NEWSMAN STILL ACTIVE AT 90; SON RELATES HISTORY

By John Burnham

 

                        The old man, the printers called him.  Our father.  He was 90 years old the other day, sound of mind and limb, still writing us those almost daily letters commenting on family, on politics, on national and world affairs, each letter enclosing a clipping or two from the editorial page of The Milwaukee Journal.

            Except for a few terms of teaching and a few sessions in the legislature he never lived more than three miles from the farmhouse where he was born. He was county superintendent of schools at the turn of the century when “$800 per year – feed your horse and yourself when traveling,” was a rich plum for a young teacher.
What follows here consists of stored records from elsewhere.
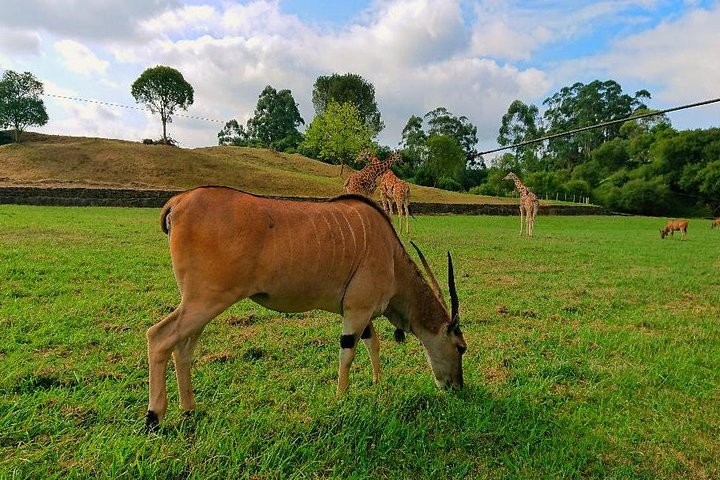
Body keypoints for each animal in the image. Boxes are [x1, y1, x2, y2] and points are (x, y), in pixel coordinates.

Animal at [148, 186, 466, 430]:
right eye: (461, 347)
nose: (456, 386)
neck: (390, 254)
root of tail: (179, 201)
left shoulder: (360, 314)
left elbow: (372, 343)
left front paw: (378, 383)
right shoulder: (357, 311)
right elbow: (348, 353)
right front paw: (341, 398)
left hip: (200, 305)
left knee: (183, 348)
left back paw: (189, 409)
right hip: (205, 302)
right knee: (159, 337)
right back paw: (154, 417)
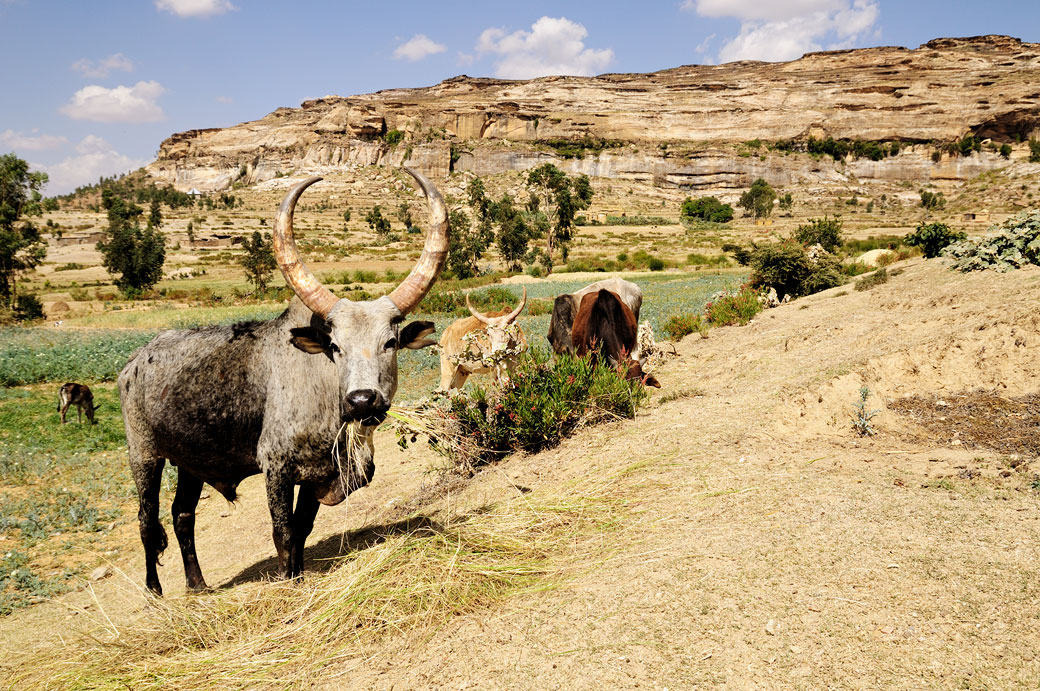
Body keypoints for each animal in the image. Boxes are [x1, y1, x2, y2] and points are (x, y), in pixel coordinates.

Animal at [119, 168, 449, 595]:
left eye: (390, 342)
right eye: (335, 347)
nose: (362, 400)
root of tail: (133, 363)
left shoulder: (318, 473)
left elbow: (302, 529)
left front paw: (300, 576)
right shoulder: (275, 467)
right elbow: (283, 532)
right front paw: (287, 584)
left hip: (190, 462)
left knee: (182, 516)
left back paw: (198, 586)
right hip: (144, 456)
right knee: (147, 521)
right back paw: (155, 592)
He was unhappy in the legislature because a newspaperman just can’t see men and issues in the blind, biased way which brings a success in politics.

            He bought a newspaper on a whim, consolidated half a dozen others in the course of half a century, simply because his political independence bred competition – but his Yankee shrewdness dealt with it in a forthright and crushing manner.
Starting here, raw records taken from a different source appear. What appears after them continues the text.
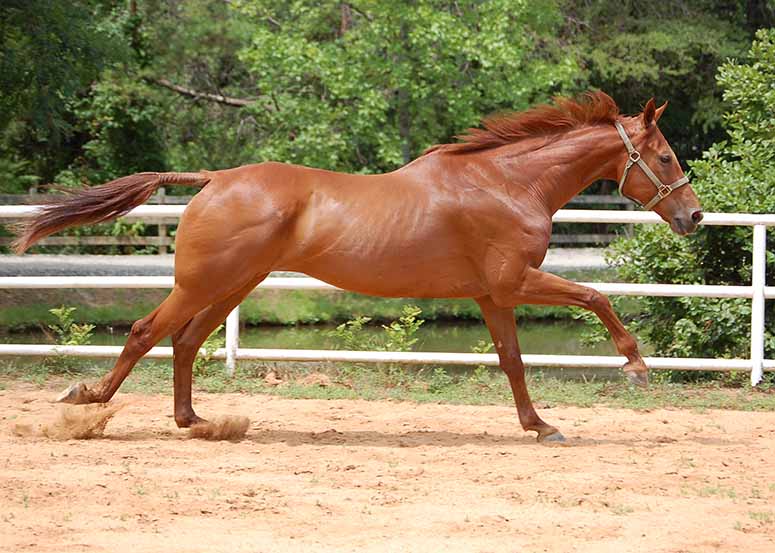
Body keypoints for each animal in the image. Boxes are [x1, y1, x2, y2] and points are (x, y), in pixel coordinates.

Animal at [12, 94, 704, 440]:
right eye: (666, 157)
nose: (694, 216)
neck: (505, 183)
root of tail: (215, 178)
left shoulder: (492, 296)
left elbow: (513, 361)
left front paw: (540, 427)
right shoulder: (515, 283)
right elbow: (596, 296)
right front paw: (636, 365)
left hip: (235, 283)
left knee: (183, 341)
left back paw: (196, 422)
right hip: (203, 282)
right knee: (145, 333)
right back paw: (87, 404)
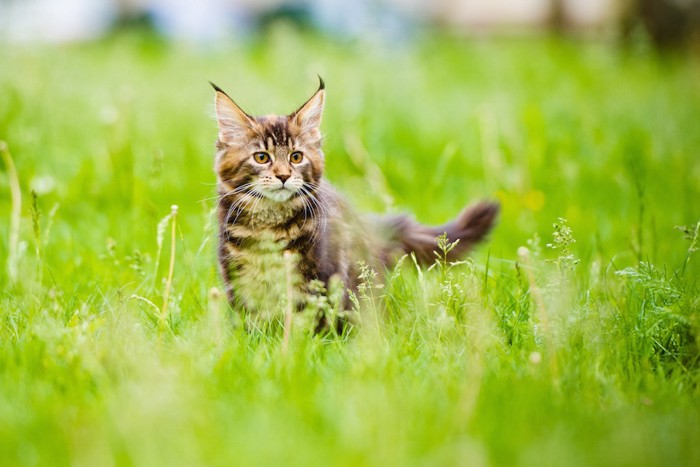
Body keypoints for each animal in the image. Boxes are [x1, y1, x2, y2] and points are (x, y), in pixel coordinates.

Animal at [211, 77, 500, 328]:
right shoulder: (239, 279)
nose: (283, 176)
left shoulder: (318, 280)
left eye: (296, 157)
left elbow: (307, 323)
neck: (269, 226)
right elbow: (253, 322)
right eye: (261, 157)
            He was, like all Yankees, tied by inheritance and love to the land where he was born.  His first year’s savings from teaching bought a span of oxen.  He was a remarkable horseman, and had that intangible and instinctive love for animals which brought success with the teams, the dairy cows, brood sows and sheep.  He despised chickens.

            Typical of him was the time, some years back, when he seeded the oats.  He had seeded that piece in wheat when he was a youngster, away back before the turn of the century, in the days when Wisconsin was a wheat state.  It was 68 years later, to the day, when he left the newspaper office one Saturday, drove out to the farm, hooked up a team, put his seed oats in the seeder, and seeded that same little field that he had seeded 68 years earlier.

            The unusual part of it was that he first had to go down to the back woodlot and catch up a team of three-year-old colts, lead them up to the barn, harness them and hitch them.  He had told the hired man to break those colts in the winter, on the sled, when snow was deep and big clumsy colts could be accustomed to harness and a load at their heels.  Supposedly those colts were green broke.

            So the Old Man hitched the colts – to the springtooth, then the smoothing drag, finally to the seeder. It was a beautiful spring Saturday, the hired man and his family were gone for the day, and the Old Man had entirely to himself that farm where he was born, where he had shot bear and deer, where every timber in the barn had been cut on the home place.

            The team was unhitched when the work was done and the colts left in the barn, where they could cool off after their unaccustomed exercise.  And the Old Man got himself a drink of water at the pump in the milkhouse, tossed an extra forkful of alfalfa over to the yearlings in the calf pen, then got into his old car and drove home. We never knew there was anything unusual about that day.

            Not until we saw the hired man a few days alter. He was scared to death when he saw those colts, harness marks indented in their sweaty hair, standing in the barn.  The Old Man “coulda got himself kilt,” the hired man explained.  Then he confided:  It was easier to use the old barn team with chores, and a man with a string of 25 cows to milk had plenty to do without spending his winter breaking colts.  And that was why those colts never had been hitched before – even though the Old Man had been assured that they were worked frequently.

            The hired man died a few years ago, at an appropriately autumnal hour of his life.  The Old Man was one of his pallbearers, out at the country church a couple miles past our home farm.  And the Old Man stopped off at the farm on his way back to town, forked a little alfalfa over to the young stock and took a look around.  He always taught us, the Old Man did, to keep plenty of leafy alfalfa in front of growing calves.